Süess Philip, Roberts Kevin T, Lehmann Philipp
Department of Zoology, Stockholm University, 11418 Stockholm, Sweden.
Department of Zoology, Stockholm University, 11418 Stockholm, Sweden.
J Insect Physiol. 2023 Dec;151:104585. doi: 10.1016/j.jinsphys.2023.104585. Epub 2023 Nov 17.

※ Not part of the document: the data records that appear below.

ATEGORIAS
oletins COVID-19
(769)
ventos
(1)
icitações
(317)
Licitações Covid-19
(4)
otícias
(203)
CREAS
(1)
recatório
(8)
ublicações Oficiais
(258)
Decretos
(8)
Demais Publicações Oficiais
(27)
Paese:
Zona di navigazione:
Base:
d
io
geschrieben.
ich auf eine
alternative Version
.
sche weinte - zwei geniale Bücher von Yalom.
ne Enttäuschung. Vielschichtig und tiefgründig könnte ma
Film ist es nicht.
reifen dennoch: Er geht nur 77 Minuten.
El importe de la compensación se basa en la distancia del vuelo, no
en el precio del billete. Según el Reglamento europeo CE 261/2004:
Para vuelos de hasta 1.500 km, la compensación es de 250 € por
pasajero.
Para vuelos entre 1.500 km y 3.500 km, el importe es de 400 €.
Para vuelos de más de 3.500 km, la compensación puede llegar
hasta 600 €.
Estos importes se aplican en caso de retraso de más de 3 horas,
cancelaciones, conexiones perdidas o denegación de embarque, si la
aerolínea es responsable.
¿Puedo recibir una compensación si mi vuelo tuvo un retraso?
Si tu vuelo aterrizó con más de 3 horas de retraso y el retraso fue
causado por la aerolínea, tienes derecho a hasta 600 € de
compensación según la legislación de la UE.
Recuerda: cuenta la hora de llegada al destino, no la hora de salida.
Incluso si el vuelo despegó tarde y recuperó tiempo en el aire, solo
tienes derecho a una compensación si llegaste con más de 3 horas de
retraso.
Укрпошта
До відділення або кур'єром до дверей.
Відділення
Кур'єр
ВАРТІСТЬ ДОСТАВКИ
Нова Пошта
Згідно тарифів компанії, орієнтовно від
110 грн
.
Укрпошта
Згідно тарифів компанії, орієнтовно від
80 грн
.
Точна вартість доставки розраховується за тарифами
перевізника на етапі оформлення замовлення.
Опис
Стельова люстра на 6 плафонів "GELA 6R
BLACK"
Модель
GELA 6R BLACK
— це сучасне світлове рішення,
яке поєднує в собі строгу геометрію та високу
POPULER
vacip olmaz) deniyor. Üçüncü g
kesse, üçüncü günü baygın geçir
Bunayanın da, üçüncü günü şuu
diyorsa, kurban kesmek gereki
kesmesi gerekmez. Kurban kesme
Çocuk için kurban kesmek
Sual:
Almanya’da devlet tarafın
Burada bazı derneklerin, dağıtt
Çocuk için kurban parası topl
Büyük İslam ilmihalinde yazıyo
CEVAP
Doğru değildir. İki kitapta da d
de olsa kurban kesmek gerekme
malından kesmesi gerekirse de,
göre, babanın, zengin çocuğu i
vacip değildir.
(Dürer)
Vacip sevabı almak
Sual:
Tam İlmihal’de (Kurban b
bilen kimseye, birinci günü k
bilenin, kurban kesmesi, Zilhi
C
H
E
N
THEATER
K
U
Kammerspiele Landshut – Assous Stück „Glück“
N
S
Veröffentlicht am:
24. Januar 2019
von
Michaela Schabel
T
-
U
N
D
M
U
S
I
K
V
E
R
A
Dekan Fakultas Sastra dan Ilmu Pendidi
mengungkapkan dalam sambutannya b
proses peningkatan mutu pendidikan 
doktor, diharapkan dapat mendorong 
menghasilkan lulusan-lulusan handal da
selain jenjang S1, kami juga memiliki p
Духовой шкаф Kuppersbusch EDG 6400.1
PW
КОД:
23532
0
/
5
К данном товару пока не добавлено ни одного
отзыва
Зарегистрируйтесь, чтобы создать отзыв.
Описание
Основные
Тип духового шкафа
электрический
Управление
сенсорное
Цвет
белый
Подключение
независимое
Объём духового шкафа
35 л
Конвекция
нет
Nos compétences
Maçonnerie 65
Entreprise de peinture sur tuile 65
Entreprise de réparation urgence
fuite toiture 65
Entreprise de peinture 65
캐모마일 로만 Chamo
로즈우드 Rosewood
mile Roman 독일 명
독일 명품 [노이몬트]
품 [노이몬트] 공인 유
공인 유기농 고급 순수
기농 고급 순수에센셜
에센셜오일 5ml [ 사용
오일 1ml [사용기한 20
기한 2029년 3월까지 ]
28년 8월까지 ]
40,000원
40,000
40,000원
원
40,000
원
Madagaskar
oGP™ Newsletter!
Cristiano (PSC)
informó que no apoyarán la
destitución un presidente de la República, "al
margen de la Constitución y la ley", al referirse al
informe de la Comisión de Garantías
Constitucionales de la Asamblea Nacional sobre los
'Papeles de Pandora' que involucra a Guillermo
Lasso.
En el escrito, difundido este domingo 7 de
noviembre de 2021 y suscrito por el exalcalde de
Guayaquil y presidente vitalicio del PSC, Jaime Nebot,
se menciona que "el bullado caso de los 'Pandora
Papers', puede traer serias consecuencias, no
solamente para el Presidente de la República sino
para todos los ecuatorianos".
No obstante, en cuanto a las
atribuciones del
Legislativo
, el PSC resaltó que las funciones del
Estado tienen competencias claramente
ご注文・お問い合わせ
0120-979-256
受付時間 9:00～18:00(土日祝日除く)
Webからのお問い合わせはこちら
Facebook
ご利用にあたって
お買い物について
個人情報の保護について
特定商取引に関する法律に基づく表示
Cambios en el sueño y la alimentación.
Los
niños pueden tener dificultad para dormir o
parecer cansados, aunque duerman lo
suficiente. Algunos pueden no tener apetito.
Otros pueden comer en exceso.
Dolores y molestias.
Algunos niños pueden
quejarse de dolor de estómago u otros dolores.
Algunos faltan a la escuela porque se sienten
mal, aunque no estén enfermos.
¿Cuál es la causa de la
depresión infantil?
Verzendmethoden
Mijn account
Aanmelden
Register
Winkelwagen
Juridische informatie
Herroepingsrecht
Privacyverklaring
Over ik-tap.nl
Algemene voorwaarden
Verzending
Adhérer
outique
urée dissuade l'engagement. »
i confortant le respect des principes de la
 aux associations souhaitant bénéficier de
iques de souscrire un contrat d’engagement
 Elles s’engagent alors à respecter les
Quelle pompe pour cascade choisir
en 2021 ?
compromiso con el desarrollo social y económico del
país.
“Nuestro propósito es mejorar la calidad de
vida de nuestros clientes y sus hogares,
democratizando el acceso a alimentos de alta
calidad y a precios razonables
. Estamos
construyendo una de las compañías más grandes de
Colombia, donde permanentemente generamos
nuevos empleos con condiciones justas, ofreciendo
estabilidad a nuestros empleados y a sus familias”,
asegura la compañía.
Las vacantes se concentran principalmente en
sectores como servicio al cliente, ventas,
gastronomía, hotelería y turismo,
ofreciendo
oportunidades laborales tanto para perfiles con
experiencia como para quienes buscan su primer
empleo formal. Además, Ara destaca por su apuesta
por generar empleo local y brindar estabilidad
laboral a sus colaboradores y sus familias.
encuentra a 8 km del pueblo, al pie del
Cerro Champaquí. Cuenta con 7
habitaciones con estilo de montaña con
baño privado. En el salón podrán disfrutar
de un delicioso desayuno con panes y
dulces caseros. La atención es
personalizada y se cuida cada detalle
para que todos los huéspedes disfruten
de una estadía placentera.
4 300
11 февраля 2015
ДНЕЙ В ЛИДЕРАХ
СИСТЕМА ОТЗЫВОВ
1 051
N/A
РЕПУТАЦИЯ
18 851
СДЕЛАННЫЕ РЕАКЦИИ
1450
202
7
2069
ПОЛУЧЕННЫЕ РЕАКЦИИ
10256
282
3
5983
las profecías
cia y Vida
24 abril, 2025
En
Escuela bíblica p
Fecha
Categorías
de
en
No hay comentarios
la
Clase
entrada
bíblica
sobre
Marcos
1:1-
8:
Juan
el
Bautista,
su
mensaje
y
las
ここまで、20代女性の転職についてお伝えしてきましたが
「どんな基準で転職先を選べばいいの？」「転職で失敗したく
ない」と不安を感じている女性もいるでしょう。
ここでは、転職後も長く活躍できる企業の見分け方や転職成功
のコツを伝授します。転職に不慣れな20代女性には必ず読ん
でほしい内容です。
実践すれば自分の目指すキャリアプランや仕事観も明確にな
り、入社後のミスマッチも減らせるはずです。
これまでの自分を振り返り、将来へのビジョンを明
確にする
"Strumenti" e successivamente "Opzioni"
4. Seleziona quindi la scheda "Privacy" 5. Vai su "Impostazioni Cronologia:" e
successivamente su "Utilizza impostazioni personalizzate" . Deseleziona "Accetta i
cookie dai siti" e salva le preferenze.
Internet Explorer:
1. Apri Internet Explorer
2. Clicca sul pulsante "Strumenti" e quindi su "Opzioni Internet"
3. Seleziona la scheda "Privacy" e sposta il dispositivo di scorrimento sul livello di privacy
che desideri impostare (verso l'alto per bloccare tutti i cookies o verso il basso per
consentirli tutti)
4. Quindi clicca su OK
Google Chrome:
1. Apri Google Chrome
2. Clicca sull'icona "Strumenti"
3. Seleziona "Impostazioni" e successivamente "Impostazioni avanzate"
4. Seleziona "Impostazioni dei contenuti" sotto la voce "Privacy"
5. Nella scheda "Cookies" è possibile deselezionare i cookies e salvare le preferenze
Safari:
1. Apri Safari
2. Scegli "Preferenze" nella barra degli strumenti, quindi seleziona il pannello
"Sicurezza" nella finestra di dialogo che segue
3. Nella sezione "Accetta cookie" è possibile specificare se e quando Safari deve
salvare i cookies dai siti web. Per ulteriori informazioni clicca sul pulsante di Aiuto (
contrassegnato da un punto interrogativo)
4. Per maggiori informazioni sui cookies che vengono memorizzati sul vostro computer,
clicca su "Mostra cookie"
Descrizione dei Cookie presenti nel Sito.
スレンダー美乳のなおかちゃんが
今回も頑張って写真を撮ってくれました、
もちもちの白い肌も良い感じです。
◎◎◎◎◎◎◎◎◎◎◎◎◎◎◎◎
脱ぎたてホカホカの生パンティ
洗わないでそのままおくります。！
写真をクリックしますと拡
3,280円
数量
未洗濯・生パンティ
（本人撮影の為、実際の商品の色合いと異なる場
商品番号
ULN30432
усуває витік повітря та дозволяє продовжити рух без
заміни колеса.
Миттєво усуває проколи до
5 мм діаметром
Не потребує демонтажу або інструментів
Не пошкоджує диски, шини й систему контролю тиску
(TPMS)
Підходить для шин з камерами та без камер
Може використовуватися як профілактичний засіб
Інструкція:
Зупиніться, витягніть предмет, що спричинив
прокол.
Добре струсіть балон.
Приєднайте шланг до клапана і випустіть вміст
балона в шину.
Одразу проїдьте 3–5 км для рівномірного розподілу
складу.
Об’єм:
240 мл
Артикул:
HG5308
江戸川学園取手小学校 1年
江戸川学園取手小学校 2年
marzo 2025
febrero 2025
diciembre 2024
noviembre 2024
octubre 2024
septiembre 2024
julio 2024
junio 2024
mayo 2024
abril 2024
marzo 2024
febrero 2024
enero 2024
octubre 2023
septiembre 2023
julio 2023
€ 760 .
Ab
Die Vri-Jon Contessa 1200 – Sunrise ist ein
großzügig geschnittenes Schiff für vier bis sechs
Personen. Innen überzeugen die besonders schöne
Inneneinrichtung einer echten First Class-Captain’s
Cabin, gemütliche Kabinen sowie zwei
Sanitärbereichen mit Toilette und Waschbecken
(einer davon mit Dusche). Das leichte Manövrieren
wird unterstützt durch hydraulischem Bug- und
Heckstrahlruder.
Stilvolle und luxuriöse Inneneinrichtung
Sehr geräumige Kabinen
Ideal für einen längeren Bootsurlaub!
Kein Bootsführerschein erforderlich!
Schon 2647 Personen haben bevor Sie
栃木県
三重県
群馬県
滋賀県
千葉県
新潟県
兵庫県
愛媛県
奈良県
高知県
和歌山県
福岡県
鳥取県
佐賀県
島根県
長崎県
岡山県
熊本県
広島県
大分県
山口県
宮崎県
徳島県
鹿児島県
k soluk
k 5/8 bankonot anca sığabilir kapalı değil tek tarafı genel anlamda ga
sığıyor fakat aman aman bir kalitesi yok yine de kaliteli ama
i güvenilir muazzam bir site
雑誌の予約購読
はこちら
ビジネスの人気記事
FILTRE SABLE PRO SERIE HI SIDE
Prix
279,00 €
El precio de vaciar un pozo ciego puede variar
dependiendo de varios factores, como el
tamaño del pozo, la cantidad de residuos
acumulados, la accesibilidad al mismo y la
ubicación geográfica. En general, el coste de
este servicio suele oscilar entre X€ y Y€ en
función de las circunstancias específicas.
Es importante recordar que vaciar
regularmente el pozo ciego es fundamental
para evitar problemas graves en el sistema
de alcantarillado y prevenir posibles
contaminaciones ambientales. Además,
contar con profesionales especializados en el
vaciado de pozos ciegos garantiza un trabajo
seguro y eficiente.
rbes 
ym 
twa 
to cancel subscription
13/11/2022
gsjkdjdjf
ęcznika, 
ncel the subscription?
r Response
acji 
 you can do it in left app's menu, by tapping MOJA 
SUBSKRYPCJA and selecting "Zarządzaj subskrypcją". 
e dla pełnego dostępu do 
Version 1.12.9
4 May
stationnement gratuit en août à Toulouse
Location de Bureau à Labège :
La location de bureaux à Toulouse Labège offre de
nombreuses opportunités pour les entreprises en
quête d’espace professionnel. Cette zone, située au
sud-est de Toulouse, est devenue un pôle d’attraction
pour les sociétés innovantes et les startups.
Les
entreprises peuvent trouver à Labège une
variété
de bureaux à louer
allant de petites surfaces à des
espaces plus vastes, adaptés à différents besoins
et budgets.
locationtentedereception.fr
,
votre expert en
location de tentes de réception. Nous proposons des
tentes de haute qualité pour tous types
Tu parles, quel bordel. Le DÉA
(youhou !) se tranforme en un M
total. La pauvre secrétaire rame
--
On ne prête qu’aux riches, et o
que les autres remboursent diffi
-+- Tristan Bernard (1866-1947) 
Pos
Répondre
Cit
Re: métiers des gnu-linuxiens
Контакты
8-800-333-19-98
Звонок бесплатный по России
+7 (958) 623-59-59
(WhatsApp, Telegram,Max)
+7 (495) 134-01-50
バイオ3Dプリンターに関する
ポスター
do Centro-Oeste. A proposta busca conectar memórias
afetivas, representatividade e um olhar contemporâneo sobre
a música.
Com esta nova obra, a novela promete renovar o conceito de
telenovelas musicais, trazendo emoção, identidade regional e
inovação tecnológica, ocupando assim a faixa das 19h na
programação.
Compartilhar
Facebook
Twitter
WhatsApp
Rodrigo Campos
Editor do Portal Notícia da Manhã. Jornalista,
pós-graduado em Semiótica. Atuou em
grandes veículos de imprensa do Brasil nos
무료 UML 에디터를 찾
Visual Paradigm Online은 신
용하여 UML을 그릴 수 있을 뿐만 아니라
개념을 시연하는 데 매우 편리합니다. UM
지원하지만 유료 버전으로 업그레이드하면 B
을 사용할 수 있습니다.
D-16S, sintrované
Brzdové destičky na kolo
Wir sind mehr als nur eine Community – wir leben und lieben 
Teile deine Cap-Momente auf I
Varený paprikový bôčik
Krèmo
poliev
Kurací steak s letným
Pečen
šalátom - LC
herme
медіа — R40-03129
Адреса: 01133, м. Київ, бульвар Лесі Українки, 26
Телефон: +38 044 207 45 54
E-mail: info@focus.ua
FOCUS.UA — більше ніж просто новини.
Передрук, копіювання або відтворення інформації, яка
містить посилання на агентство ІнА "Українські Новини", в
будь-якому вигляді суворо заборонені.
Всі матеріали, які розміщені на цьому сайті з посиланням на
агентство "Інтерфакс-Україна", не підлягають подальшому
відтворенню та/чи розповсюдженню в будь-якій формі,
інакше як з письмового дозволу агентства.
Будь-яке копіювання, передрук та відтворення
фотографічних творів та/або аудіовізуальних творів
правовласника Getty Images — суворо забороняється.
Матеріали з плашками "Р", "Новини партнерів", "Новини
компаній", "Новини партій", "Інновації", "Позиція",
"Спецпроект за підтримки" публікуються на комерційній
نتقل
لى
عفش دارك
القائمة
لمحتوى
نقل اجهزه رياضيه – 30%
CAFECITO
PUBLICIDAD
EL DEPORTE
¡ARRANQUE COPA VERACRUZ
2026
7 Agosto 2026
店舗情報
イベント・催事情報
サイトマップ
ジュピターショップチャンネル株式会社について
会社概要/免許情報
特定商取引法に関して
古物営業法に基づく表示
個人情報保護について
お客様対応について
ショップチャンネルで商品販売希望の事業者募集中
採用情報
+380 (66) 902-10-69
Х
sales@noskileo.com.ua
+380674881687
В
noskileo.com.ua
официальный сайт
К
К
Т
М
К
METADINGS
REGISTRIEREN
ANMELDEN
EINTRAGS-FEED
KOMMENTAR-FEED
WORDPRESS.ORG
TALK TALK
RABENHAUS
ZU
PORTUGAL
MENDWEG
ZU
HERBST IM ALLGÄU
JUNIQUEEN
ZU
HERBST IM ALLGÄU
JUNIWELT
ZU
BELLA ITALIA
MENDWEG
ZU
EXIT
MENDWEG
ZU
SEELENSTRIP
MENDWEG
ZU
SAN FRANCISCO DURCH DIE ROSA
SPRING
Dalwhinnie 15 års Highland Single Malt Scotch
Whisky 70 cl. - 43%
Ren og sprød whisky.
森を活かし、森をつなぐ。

Insects have the capacity to significantly modify their metabolic rate according to environmental conditions and physiological requirement. Consequently, the respiratory patterns can range from continuous gas exchange (CGE) to discontinuous gas exchange (DGE). In the latter, spiracles are kept closed during much of the time, and gas exchange occurs only during short periods when spiracles are opened. While ultimate causes and benefits of DGE remain debated, it is often seen during insect diapause, a deep resting stage that insects induce to survive unfavourable environmental conditions, such as winter. The present study explores the shifts between CGE and DGE during diapause by performing long continuous respirometry measurements at multiple temperatures during key diapause stages in the green-veined white butterfly Pieris napi. The primary goal is to explore respiratory pattern as a non-invasive method to assess whether pupae are in diapause or have transitioned to post-diapause. Respiratory pattern can also provide insight into endogenous processes taking place during diapause, and the prolonged duration of diapause allows for the detailed study of the thermal dependence of the DGE pattern. Pupae change from CGE to DGE a few days after pupation, and this shift coincides with metabolic rate suppression during diapause initiation. Once in diapause, pupae maintain DGE even at elevated temperatures that significantly increase CO production. Instead of shifting respiratory pattern to CGE, pupae increase the frequency of DGE cycles. Since total CO released during a single open phase remains unchanged, our results suggest that P. napi pupae defend a maximum internal ρCO set point, even in their heavily suppressed diapause state. During post-diapause development, CO production increases as a function of development and changes to CGE during temperature conditions permissive for development. Taken together, the results show that respiratory patterns are highly regulated during diapause in P. napi and change predictably as diapause progresses.
昆虫有能力根据环境条件和生理需求显著改变其代谢率。因此,呼吸模式可以从连续气体交换(CGE)到不连续气体交换(DGE)。在后者中,气门在大部分时间保持关闭,气体交换仅在气门打开的短时间内发生。虽然DGE的最终原因和益处仍存在争议,但它在昆虫滞育期间经常出现,滞育是昆虫为了在不利的环境条件(如冬季)中生存而进入的深度静止阶段。本研究通过在绿脉菜粉蝶Pieris napi滞育关键阶段的多个温度下进行长时间连续呼吸测量,探索滞育期间CGE和DGE之间的转变。主要目标是探索呼吸模式作为一种非侵入性方法,以评估蛹是否处于滞育状态或已过渡到滞育后阶段。呼吸模式还可以深入了解滞育期间发生的内源性过程,并且滞育的延长持续时间允许对DGE模式的热依赖性进行详细研究。蛹在化蛹几天后从CGE转变为DGE,这种转变与滞育开始期间的代谢率抑制相吻合。一旦进入滞育状态,即使在显著增加CO产生的高温下,蛹仍保持DGE。蛹不是将呼吸模式转变为CGE,而是增加DGE循环的频率。由于在单个开放阶段释放的总CO保持不变,我们的结果表明,即使在其严重抑制的滞育状态下,菜粉蝶蛹也能维持最大内部ρCO设定点。在滞育后发育期间,CO产生随着发育而增加,并在允许发育的温度条件下转变为CGE。综上所述,结果表明,菜粉蝶滞育期间呼吸模式受到高度调节,并随着滞育的进展而发生可预测的变化。